AB 1537: No Side Jobs for ICE (Rodriguez)
📍Status: Passed out of Public Safety 5-3. Re-referred to Assembly Appropriations. No date yet.
This bill would enact a ban in California on local and state law enforcement officers from engaging in secondary employment with ICE, CBP, or other entities engaged in the arrest or detention of immigrants, including private security companies which contract with ICE.
SB 1095: Expose Data Deportation Centers Fusion Centers (Perez)
📍Status: Passed out of committee April 13 7-1. Referred to Public Safety April 21
SB 1095 would limit the sharing of information between fusion centers and federal immigration enforcement agencies. This bill would help prevent state and local law enforcement data from being used in immigration enforcement.

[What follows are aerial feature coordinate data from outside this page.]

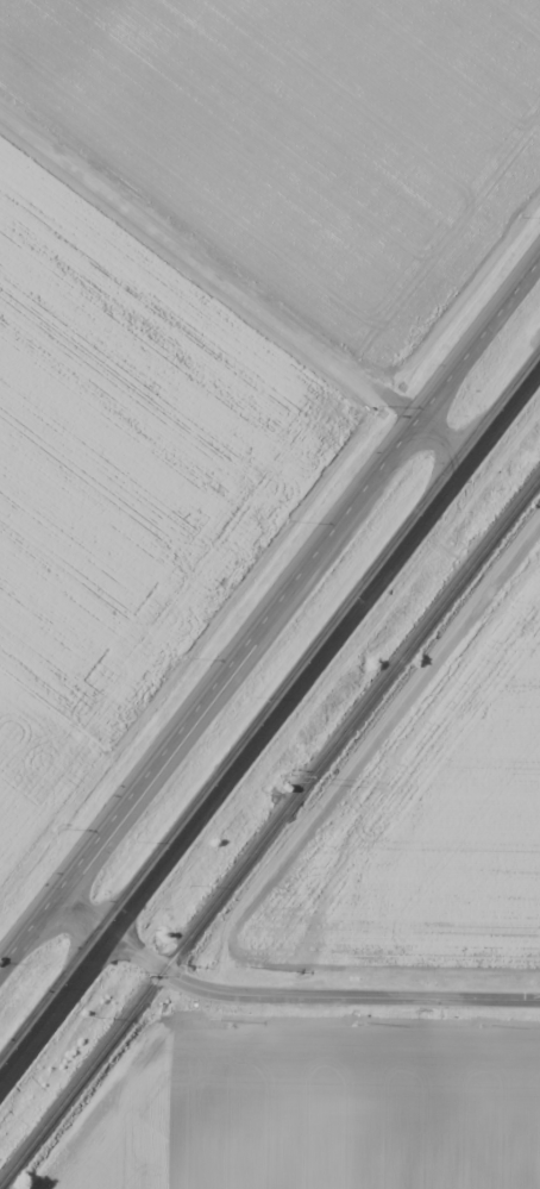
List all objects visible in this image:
road: (236, 280)
road: (269, 622)
road: (271, 733)
railway: (270, 828)
road: (286, 996)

AB 1932 C.R.I.S.E.S. Act 2.0 (Elhawary)
📍Status: Passed out of committee April 14. 6-0. Referred to Assembly Judiciary
AB 1932 reauthorizes the Community Response Initiative to Strengthen Emergency Systems (CRISES) program, originally established by AB 118 (Kamlager, 2021). The program funds community-based alternatives to law enforcement as first responders in crisis situations that are not related to fire department or emergency medical service (EMS) response.
AB 2499: Climate Justice in Prison (Gipson)
📍Status: Passed Assembly Public Safety 3/24, Ref. Labor & Employment 4/22. Sent to Assembly Appropriations. Will be heard on on May 6, 2026
AB 2499, formerly put forth as AB 1424 (2025), would expand worker rights to include incarcerated people, adding protections from dangerous work conditions due to extreme weather by setting indoor temperature standards, improving emergency plans, and strengthening safety measures.